Is my energy going to read books and see movies? Is my energy going to sink languidly into a hot bath or laugh until its sides ache? Let’s be clear: I die, my energy scatters and dissolves into Mother Earth. And I’m supposed to be thrilled by this idea? That’s as good to me as if you told me my brain and body die but my body odor lives on to stink up future generations. I mean, really. My energy.

But can’t I prolong my existence anywhere? My actual existence, not some positively charged shadow? No, I just can’t convince myself that the soul is anything other than the romantic name we have given to consciousness so we can believe it doesn’t tear or stain.
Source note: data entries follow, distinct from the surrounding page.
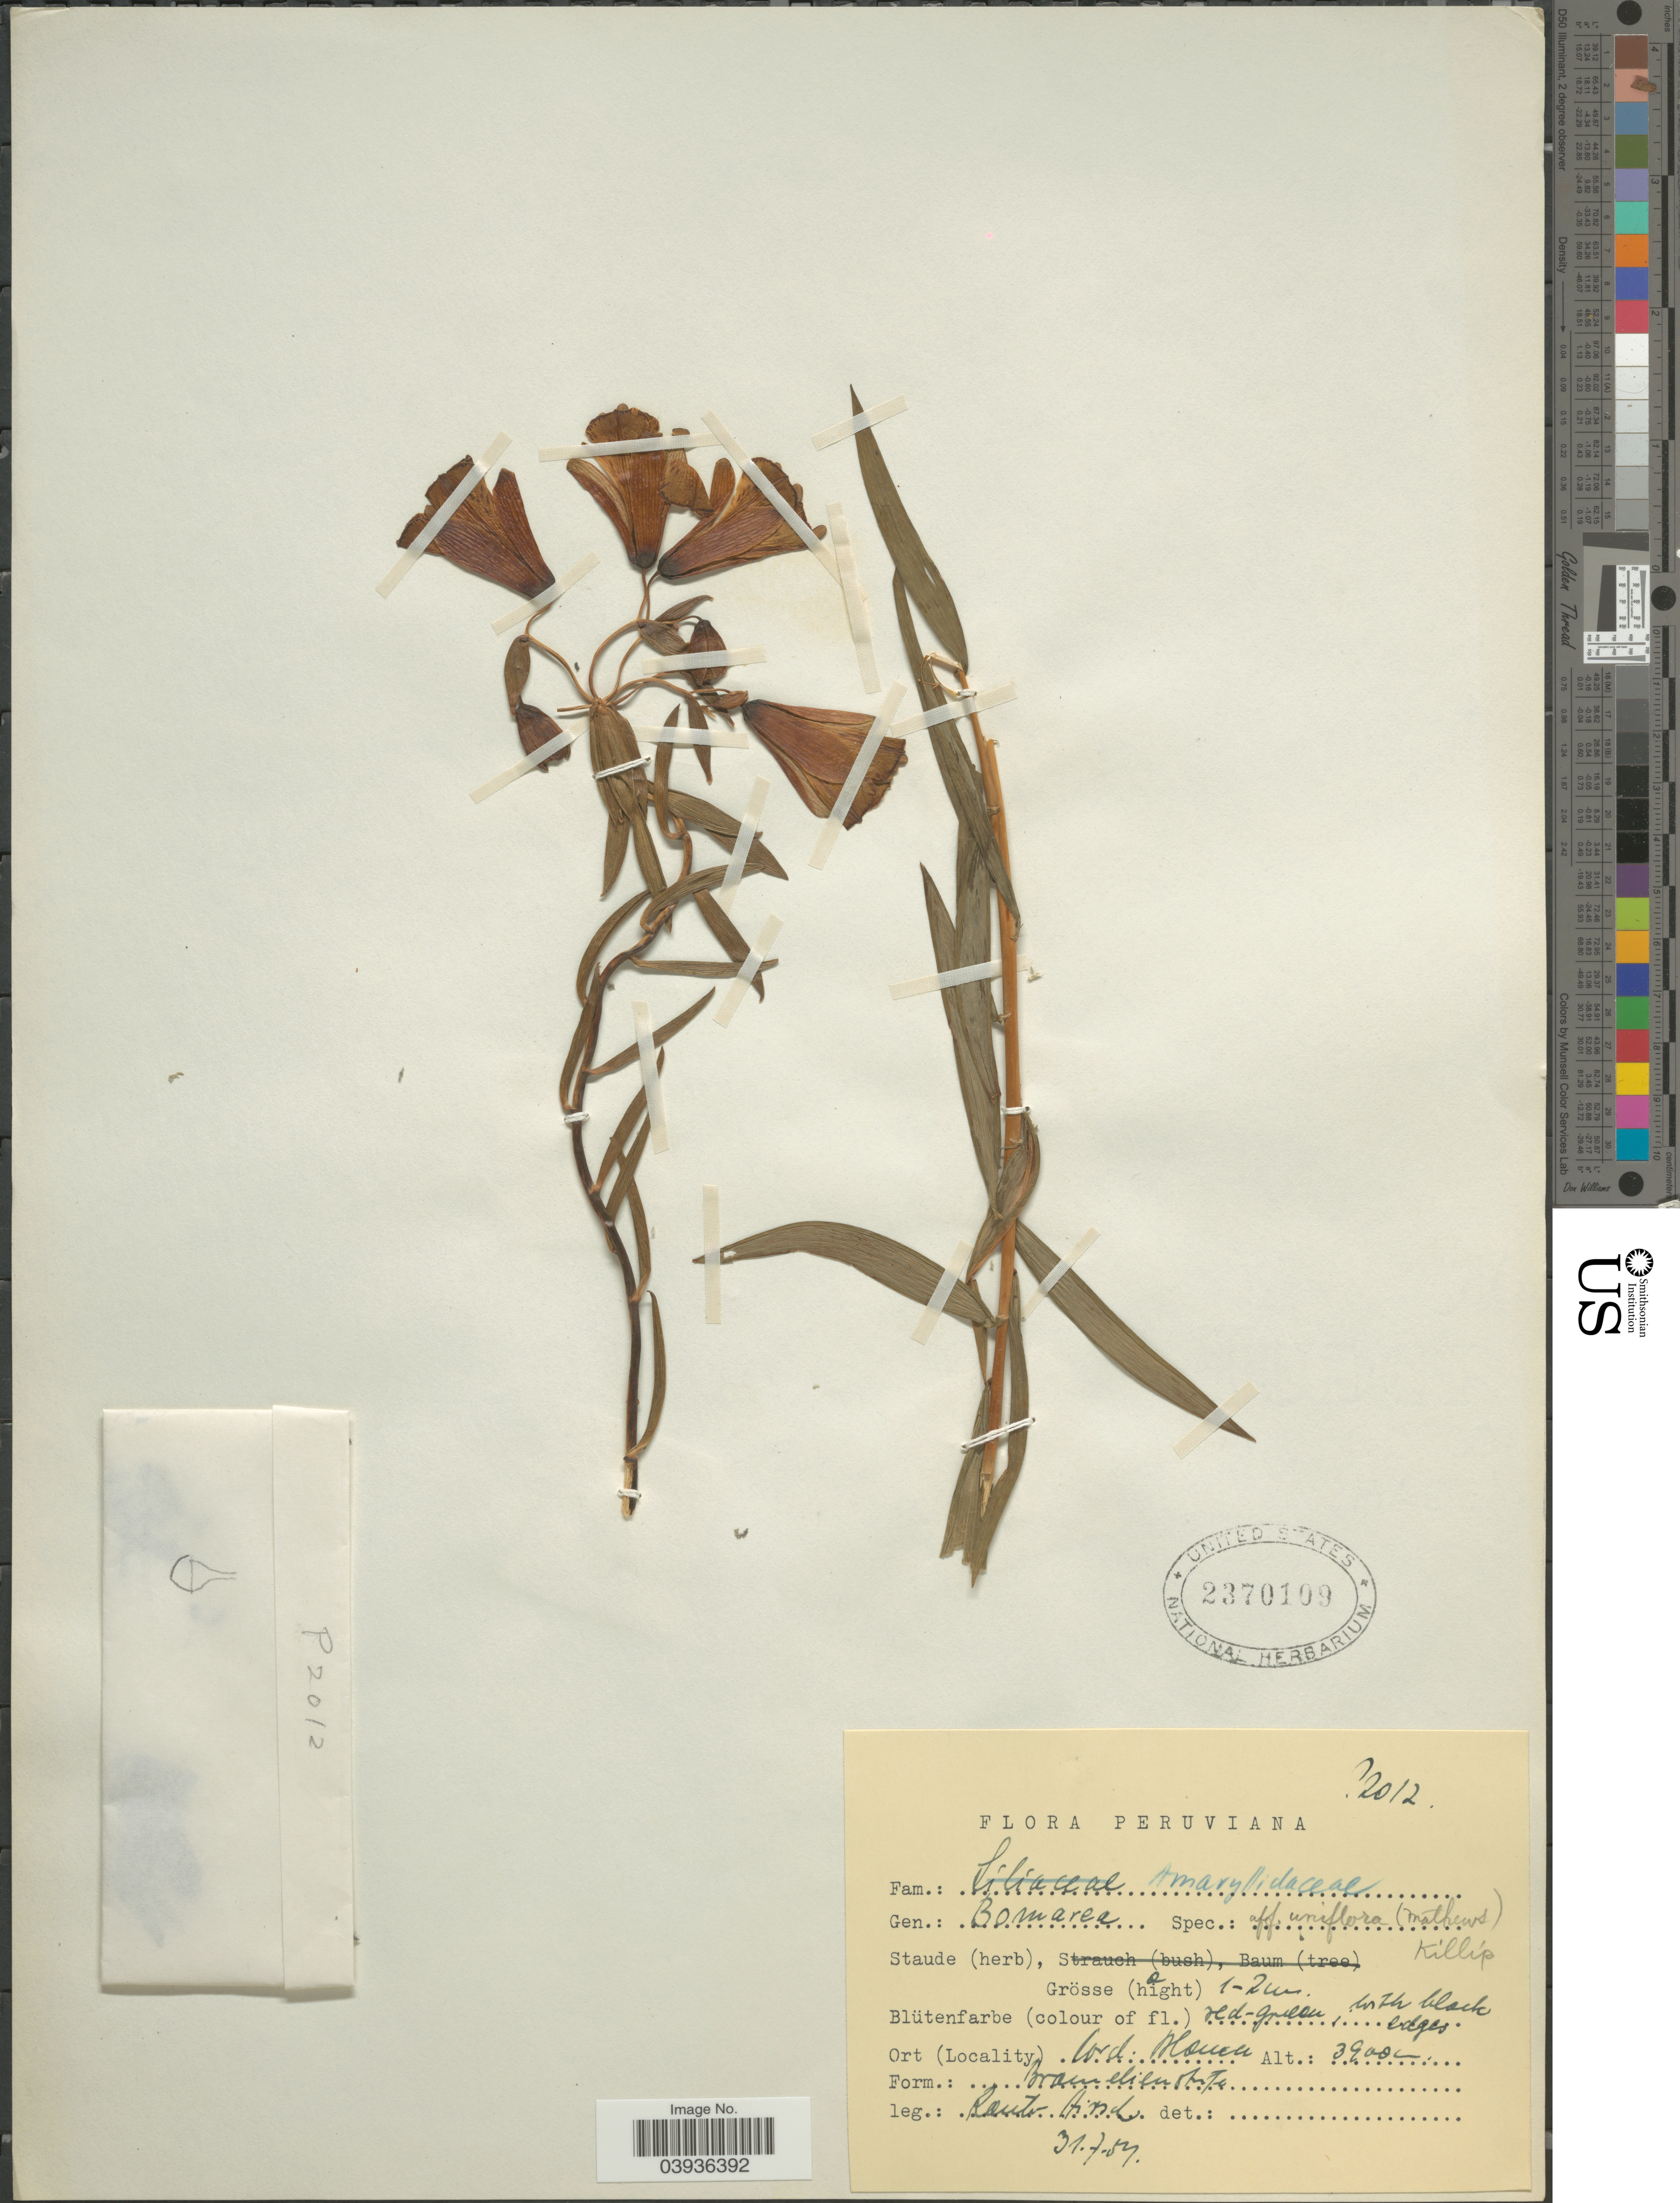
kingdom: Plantae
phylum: Tracheophyta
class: Liliopsida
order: Liliales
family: Alstroemeriaceae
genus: Bomarea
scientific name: Bomarea dulcis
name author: (Hook.) Beauverd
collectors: -. Rauh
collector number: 2012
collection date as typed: Transcribed d/m/y: 31/7/54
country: Peru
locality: Cord. Blanca.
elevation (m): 3900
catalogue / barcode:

So, then, the rest of my life was going to be an accumulation of physical pain, mental anguish, and suffering. Normally I could handle it. But the problem was, until I died I’d be thinking only about my death. I decided that if I couldn’t spend one single day without thinking, I’d kill myself. Why not? Why should I struggle against my death? I couldn’t possibly win. And even if by some miracle I did beat this round with cancer, what about the next? And the next? I have no talent for futility. What’s the point of fighting a losing battle? To give a man dignity? I have no talent for dignity either. Never saw the point in it, and when I hear someone say, “At least I have my dignity,” I think, “You just lost it by saying that.”

The next day I woke and resolved not to think about anything the whole day. Then I thought: I’m thinking now, aren’t I? Then I thought: My death my death my death my death my gruesome painful sobbing death!